— start of Provided data —
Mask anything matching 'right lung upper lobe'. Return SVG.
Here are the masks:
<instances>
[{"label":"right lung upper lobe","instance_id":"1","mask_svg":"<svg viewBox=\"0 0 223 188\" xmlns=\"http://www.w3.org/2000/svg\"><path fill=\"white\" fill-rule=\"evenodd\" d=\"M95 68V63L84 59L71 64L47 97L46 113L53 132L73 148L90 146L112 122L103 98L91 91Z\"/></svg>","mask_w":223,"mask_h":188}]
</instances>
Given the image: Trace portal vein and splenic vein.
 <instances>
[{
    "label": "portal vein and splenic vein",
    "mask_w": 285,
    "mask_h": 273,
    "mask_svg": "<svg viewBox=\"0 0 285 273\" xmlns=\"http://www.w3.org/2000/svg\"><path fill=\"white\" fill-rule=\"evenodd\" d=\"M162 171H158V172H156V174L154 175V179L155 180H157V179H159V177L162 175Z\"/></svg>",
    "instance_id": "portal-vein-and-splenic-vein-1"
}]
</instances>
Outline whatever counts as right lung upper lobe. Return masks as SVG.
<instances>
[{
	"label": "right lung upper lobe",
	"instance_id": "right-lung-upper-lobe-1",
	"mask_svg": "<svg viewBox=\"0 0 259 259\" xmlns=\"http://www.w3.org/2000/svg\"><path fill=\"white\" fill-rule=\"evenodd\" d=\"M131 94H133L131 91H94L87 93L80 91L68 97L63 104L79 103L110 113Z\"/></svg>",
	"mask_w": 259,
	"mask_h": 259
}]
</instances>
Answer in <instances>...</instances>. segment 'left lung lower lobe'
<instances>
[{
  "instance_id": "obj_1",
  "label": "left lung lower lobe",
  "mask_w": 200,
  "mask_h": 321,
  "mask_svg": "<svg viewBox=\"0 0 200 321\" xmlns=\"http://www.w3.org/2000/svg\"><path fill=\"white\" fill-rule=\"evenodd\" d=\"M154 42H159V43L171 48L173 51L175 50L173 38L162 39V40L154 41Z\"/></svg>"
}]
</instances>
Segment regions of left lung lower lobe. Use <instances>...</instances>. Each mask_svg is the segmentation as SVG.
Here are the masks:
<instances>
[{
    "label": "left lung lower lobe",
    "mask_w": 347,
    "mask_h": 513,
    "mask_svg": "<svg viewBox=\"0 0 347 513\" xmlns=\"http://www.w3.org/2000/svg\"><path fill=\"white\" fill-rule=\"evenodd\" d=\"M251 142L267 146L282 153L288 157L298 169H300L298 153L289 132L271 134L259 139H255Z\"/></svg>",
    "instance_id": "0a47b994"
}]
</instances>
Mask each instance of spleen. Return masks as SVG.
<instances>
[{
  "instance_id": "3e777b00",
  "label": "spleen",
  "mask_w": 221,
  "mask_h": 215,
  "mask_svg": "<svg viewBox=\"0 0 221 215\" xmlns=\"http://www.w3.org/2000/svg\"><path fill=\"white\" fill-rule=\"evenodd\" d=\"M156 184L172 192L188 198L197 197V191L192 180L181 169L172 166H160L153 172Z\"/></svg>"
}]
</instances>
— end of Provided data —
# Exercise task:
Could you lay out the records above as a JSON list of strings, starting with the line containing "Answer in <instances>...</instances>." and going on through the final line, with one string per line and no blank lines?

# The response:
[
  "Answer in <instances>...</instances>. segment 'left lung lower lobe'",
  "<instances>",
  "[{",
  "  \"instance_id\": \"obj_1\",",
  "  \"label\": \"left lung lower lobe\",",
  "  \"mask_w\": 200,",
  "  \"mask_h\": 321,",
  "  \"mask_svg\": \"<svg viewBox=\\\"0 0 200 321\\\" xmlns=\\\"http://www.w3.org/2000/svg\\\"><path fill=\\\"white\\\" fill-rule=\\\"evenodd\\\" d=\\\"M154 42H159V43L171 48L173 51L175 50L173 38L162 39V40L154 41Z\\\"/></svg>\"",
  "}]",
  "</instances>",
  "Segment regions of left lung lower lobe. Use <instances>...</instances>. Each mask_svg is the segmentation as SVG.",
  "Here are the masks:",
  "<instances>",
  "[{",
  "    \"label\": \"left lung lower lobe\",",
  "    \"mask_w\": 347,",
  "    \"mask_h\": 513,",
  "    \"mask_svg\": \"<svg viewBox=\\\"0 0 347 513\\\" xmlns=\\\"http://www.w3.org/2000/svg\\\"><path fill=\\\"white\\\" fill-rule=\\\"evenodd\\\" d=\\\"M251 142L267 146L282 153L288 157L298 169H300L298 153L289 132L271 134L259 139H255Z\\\"/></svg>\",",
  "    \"instance_id\": \"0a47b994\"",
  "}]",
  "</instances>",
  "Mask each instance of spleen. Return masks as SVG.",
  "<instances>",
  "[{",
  "  \"instance_id\": \"3e777b00\",",
  "  \"label\": \"spleen\",",
  "  \"mask_w\": 221,",
  "  \"mask_h\": 215,",
  "  \"mask_svg\": \"<svg viewBox=\\\"0 0 221 215\\\" xmlns=\\\"http://www.w3.org/2000/svg\\\"><path fill=\\\"white\\\" fill-rule=\\\"evenodd\\\" d=\\\"M156 184L172 192L188 198L197 197V191L192 180L181 169L172 166H160L153 172Z\\\"/></svg>\"",
  "}]",
  "</instances>"
]